# Carly Rae Jepsen: Mit Justin Bieber auf Tour



## beachkini (7 Juni 2012)

​
Justin Bieber ist schon lange ein Fan von ihr und auch in Deutschland kommt Carly Rae Jepsen mit ihrem Song “Call Me Maybe” gut an. Die Single wurde hierzulande über 150.000 Mal verkauft, was der junge Sängerin eine Gold-Auszeichnung einbringt. In den iTunes-Download-Charts schaffte es Carly Rae bereits auf Platz 2, in den Media Control Charts auf Platz 3. Stars wie Justin Bieber, seine Freundin Selena Gomez, Ashley Tisdale und viele andere rührten kräftig die Werbetrommel für den Song und drehten sogar ein lustiges Video dazu. Auch Katy Perry und James Franco stehen total auf “Call Me Maybe”.

Nach dem Charterfolg geht es für Carly Rae Jepsen jetzt auf die große Bühne. Sie geht mit Justin Bieber auf US-Tour und kann sich auf ausverkaufte Konzerte freuen, denn die Tour war innerhalb kürzester Zeit komplett ausverkauft. Im September soll dann das neue Album der Kanadierin erscheinen.

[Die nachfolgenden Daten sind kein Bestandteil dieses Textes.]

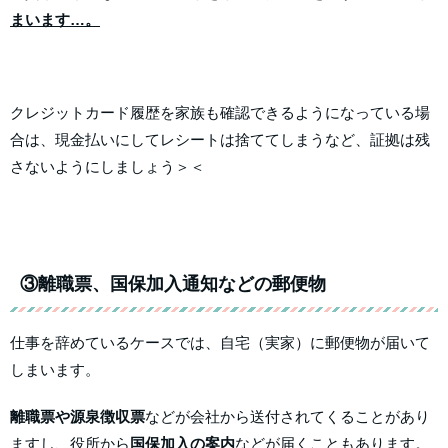
まいます…。
クレジットカード履歴を家族も確認できるようになっている場
合は、現金払いにしてレシートは捨ててしまうなど、証拠は残
さないようにしましょう＞＜
③離職票、国保加入通知などの郵便物
仕事を辞めているケースでは、自宅（実家）に郵便物が届いて
しまいます。
離職票や源泉徴収票
などが会社から送付されてくることがあり
ますし、役所から
国保加入の案内
などが届くこともあります。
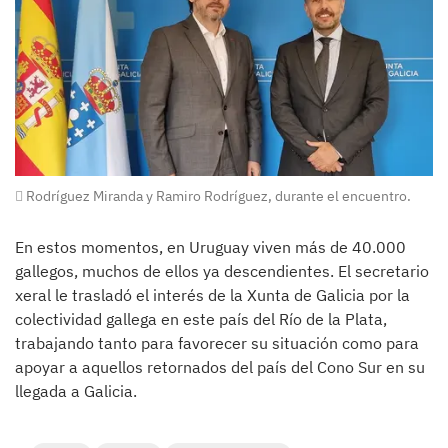
Rodríguez Miranda y Ramiro Rodríguez, durante el encuentro.
En estos momentos, en Uruguay viven más de 40.000
gallegos, muchos de ellos ya descendientes. El secretario
xeral le trasladó el interés de la Xunta de Galicia por la
colectividad gallega en este país del Río de la Plata,
trabajando tanto para favorecer su situación como para
apoyar a aquellos retornados del país del Cono Sur en su
llegada a Galicia.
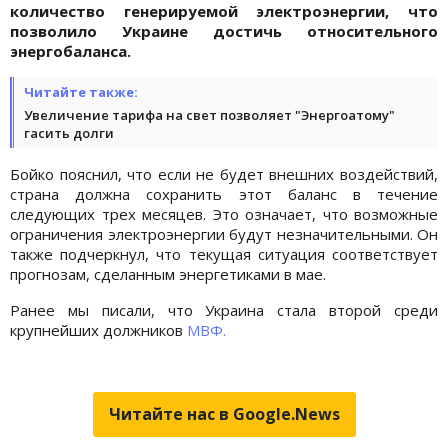
количество генерируемой электроэнергии, что
позволило Украине достичь относительного
энергобаланса.
Читайте также:
Увеличение тарифа на свет позволяет "Энергоатому"
гасить долги
Бойко пояснил, что если не будет внешних воздействий,
страна должна сохранить этот баланс в течение
следующих трех месяцев. Это означает, что возможные
ограничения электроэнергии будут незначительными. Он
также подчеркнул, что текущая ситуация соответствует
прогнозам, сделанным энергетиками в мае.
Ранее мы писали, что Украина стала второй среди
крупнейших должников
МВФ.
Читайте нас в Google.News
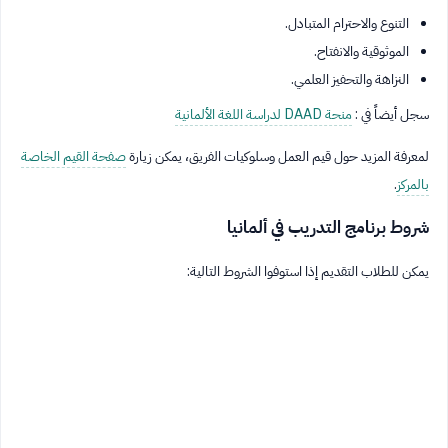
التنوع والاحترام المتبادل.
الموثوقية والانفتاح.
النزاهة والتحفيز العلمي.
سجل أيضاً في :
منحة DAAD لدراسة اللغة الألمانية
لمعرفة المزيد حول قيم العمل وسلوكيات الفريق، يمكن زيارة
صفحة القيم الخاصة
بالمركز
.
شروط برنامج التدريب في ألمانيا
يمكن للطلاب التقديم إذا استوفوا الشروط التالية:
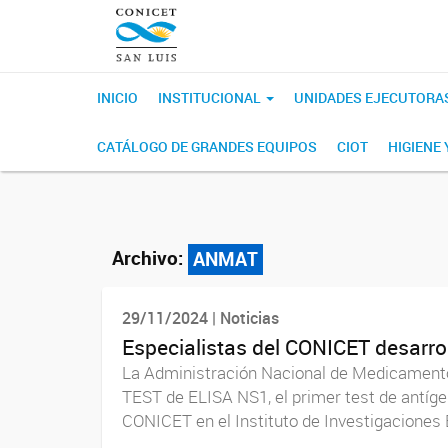
INICIO
INSTITUCIONAL
UNIDADES EJECUTORA
CATÁLOGO DE GRANDES EQUIPOS
CIOT
HIGIENE
Archivo:
ANMAT
29/11/2024 | Noticias
Especialistas del CONICET desarrol
La Administración Nacional de Medicamento
TEST de ELISA NS1, el primer test de antígen
CONICET en el Instituto de Investigaciones 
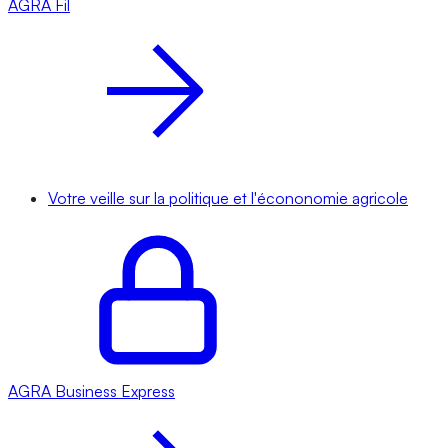
AGRA
Fil
Votre veille sur la politique et l'écononomie agricole
AGRA
Business Express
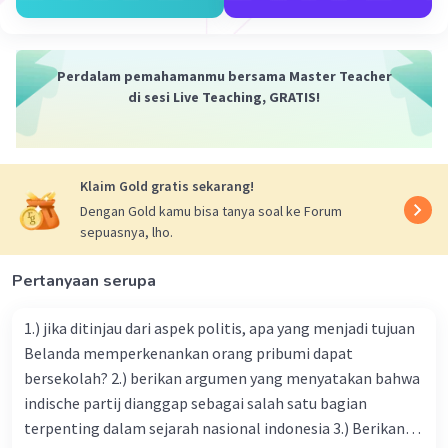
arbitrase dalam peristiwa Tahkim tidak melalui
mekanisme yang demokratis dan transparan.
* Keputusan yang Tidak Mengikat: Keputusan yang
Perdalam pemahamanmu bersama Master Teacher
dihasilkan dari proses tahkim tidak sepenuhnya diterima
di sesi Live Teaching, GRATIS!
oleh semua pihak dan memicu perpecahan yang lebih
luas.
* Pengorbanan Prinsip demi Kompromi:
Klaim Gold gratis sekarang!
Dengan Gold kamu bisa tanya soal ke Forum
* Ali bin Abi Thalib: Ali bin Abi Thalib terpaksa menerima
sepuasnya, lho.
keputusan tahkim yang merugikan dirinya dan para
pendukungnya. Hal ini menunjukkan bahwa kompromi
yang berlebihan dapat mengorbankan prinsip dan nilai-
Pertanyaan serupa
nilai yang diyakini.
1.) jika ditinjau dari aspek politis, apa yang menjadi tujuan
Nilai-nilai Positif yang Dapat Ditiru:
Belanda memperkenankan orang pribumi dapat
bersekolah? 2.) berikan argumen yang menyatakan bahwa
Meskipun demikian, ada beberapa nilai positif yang
indische partij dianggap sebagai salah satu bagian
dapat kita ambil dari peristiwa Tahkim, seperti:
terpenting dalam sejarah nasional indonesia 3.) Berikan
* Upaya Mencari Solusi Damai: Meskipun berakhir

In ihrer Heimat war Carly Rae Jepsen schon vor “Call Me Maybe” erfolgreich, schaffte es in der Castingshow “Canadian Idol” auf den dritten Platz. Doch erst der kräftigen Werbung durch ihren Landsmann Justin Bieber hat sie es zu verdanken, dass sie jetzt auch international bekannt ist. Das verschaffte ihr auch einen Vertrag mit Justins Manager Scooter Braun und dessen Label. Mittlerweile läuft der Song der 26-Jährigen rauf und runter und auch im deutschen TV präsentierte sie ihn bereits. Vielleicht kommt sie mit ihrem neuen Album dann ja auch schon bald auf Deutschland-Tour.

Die letzten Bilder:
http://www.celebboard.net/internati...-garden-arena-las-vegas-20-05-2012-x-7-a.html
http://www.celebboard.net/internati...aulle-airport-paris-france-31-5-2012-x20.html


----------



## Q (8 Juni 2012)

für die Karriere machen manche ja alles happy09


----------



## Punisher (15 Aug. 2012)

die Kleine ist süß


----------